Violent clashes erupted across the impoverished country after Jamaat's vice-president and firebrand Islamic preacher Delwar Hossain Sayedee became the third Islamist to be sentenced by a domestic tribunal.
Sayedee was found guilty of murder, religious persecution and rape during the 1971 independence war against Pakistan. Jamaat says the process is an attempt by the ruling party to settle scores and not about delivering justice.
The verdicts and the ensuing violence prompted Jamaat to call a two-day nationwide strike that began Sunday and has virtually crippled the country.
Schools and businesses were shut nationwide on the second day of the strike.

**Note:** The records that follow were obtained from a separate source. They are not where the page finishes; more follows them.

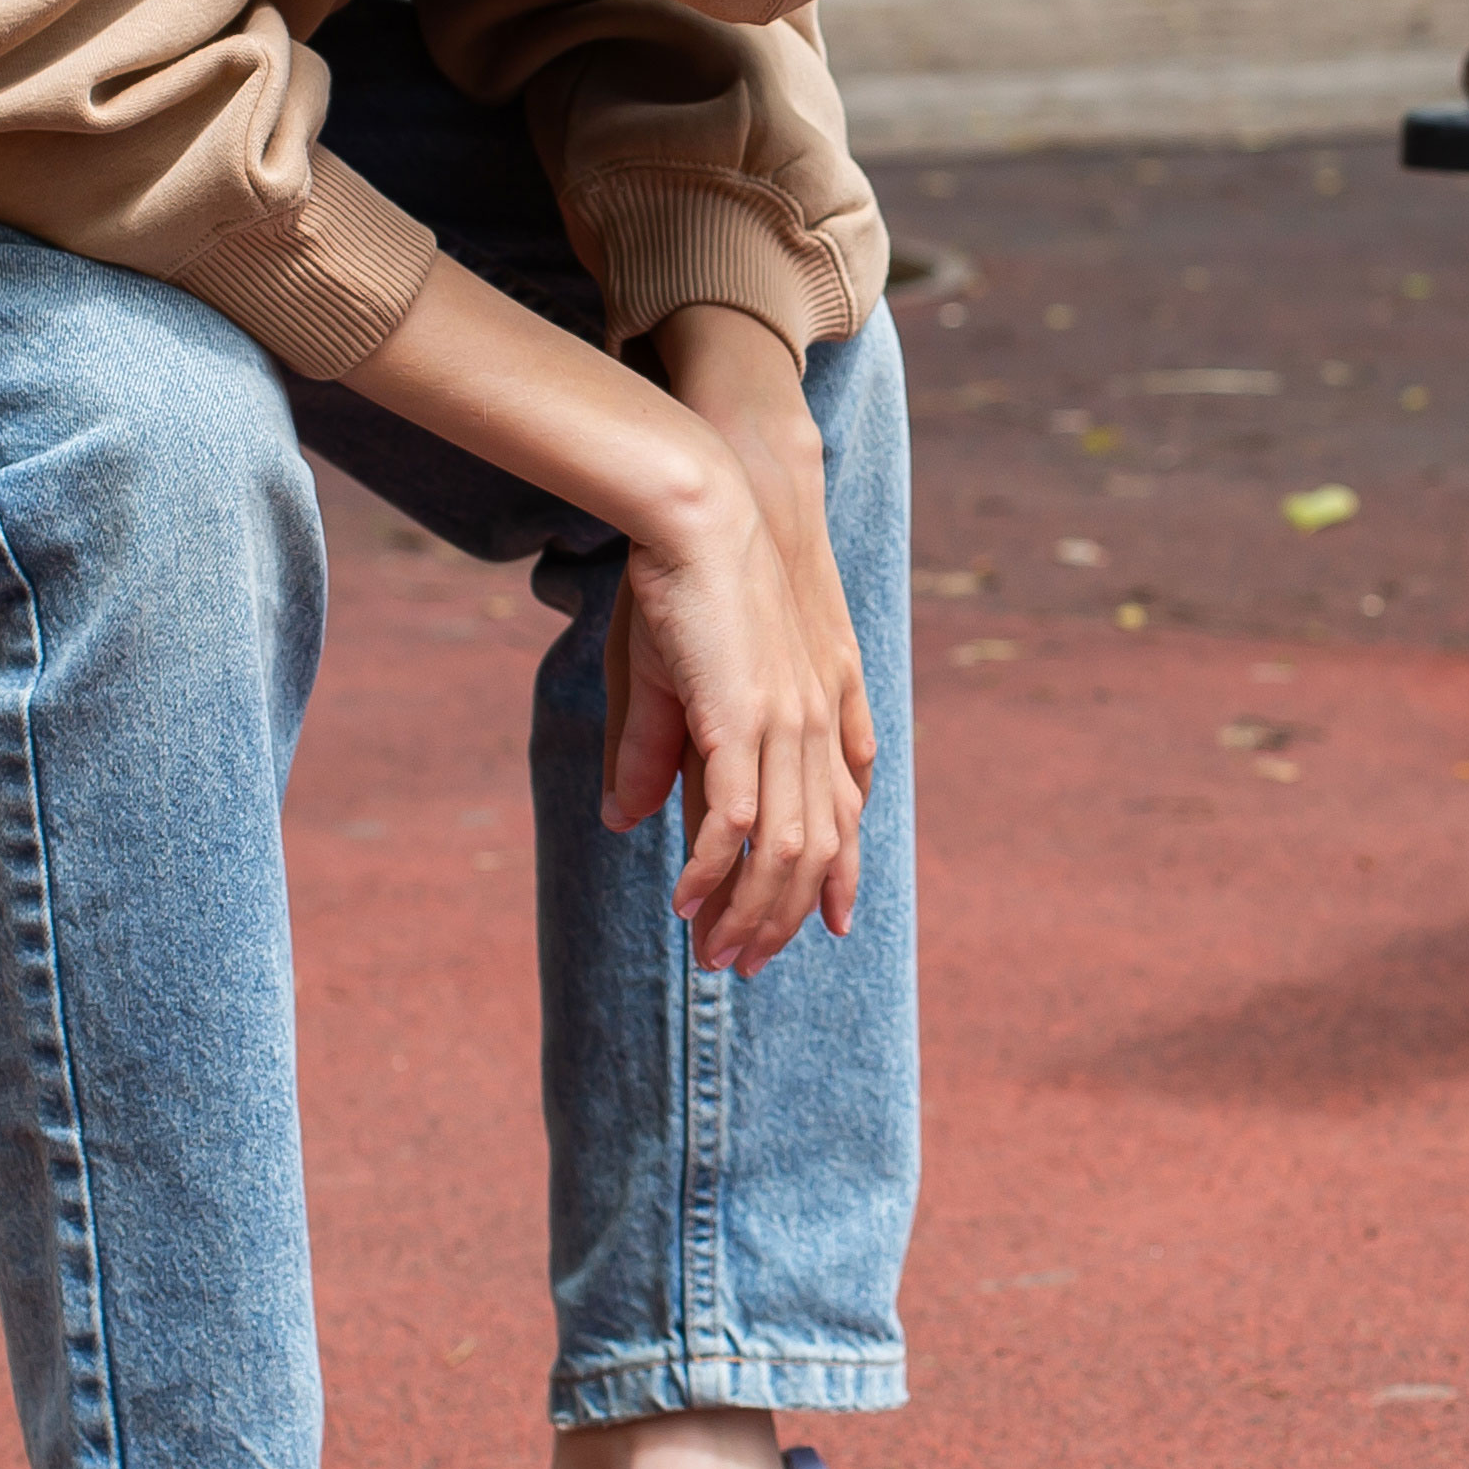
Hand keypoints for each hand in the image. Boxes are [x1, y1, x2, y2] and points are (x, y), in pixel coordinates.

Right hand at [605, 309, 872, 972]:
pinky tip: (684, 899)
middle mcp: (811, 725)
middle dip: (784, 917)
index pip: (838, 814)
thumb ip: (659, 753)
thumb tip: (627, 822)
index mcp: (811, 710)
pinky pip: (738, 820)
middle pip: (817, 849)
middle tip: (739, 962)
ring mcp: (785, 724)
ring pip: (786, 849)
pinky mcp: (744, 718)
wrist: (702, 506)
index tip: (827, 930)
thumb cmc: (685, 579)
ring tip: (714, 951)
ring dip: (751, 909)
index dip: (841, 877)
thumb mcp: (670, 678)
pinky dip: (714, 869)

The main road between the capital Dhaka and the second city Chittagong was virtually deserted, as were other inter-city highways.
Security has been strengthened throughout the country, particularly in Dhaka where around 10,000 police and members of the elite Rapid Action Battalion were on duty Monday.
As part of their protests, the Islamists have blockade a highway leading to the popular Cox's Bazaar tourist region, where several hundred holidaymakers have been trapped including some foreigners.
District police chief Azad Miah told AFP that while more than 3,000 tourists had been able to leave since Thursday, mostly through the local airport, around 700 remained stranded.
Police said the latest clashes were fuelled by rumours that images of Sayedee's face were reflected off the surface of the moon, leading many Islamists to assert that he was innocent.
"Some imams have used this rumour to mobilise villagers against police," said police inspector Shamsul Haq.
The government has banned rallies and gatherings in at least four towns in the north to quell violence, police said.
The war crimes trials of a dozen leaders from Jamaat and the main opposition Bangladesh Nationalist Party have opened old wounds and divided the nation, with the opposition accusing the government of staging a witch-hunt.
The government, which says the 1971 war claimed three million lives, rejects the claims and accuses Jamaat leaders of being part of pro-Pakistani militias blamed for much of the carnage during the war.
Independent estimates put the death toll from the war at between 300,000 and 500,000.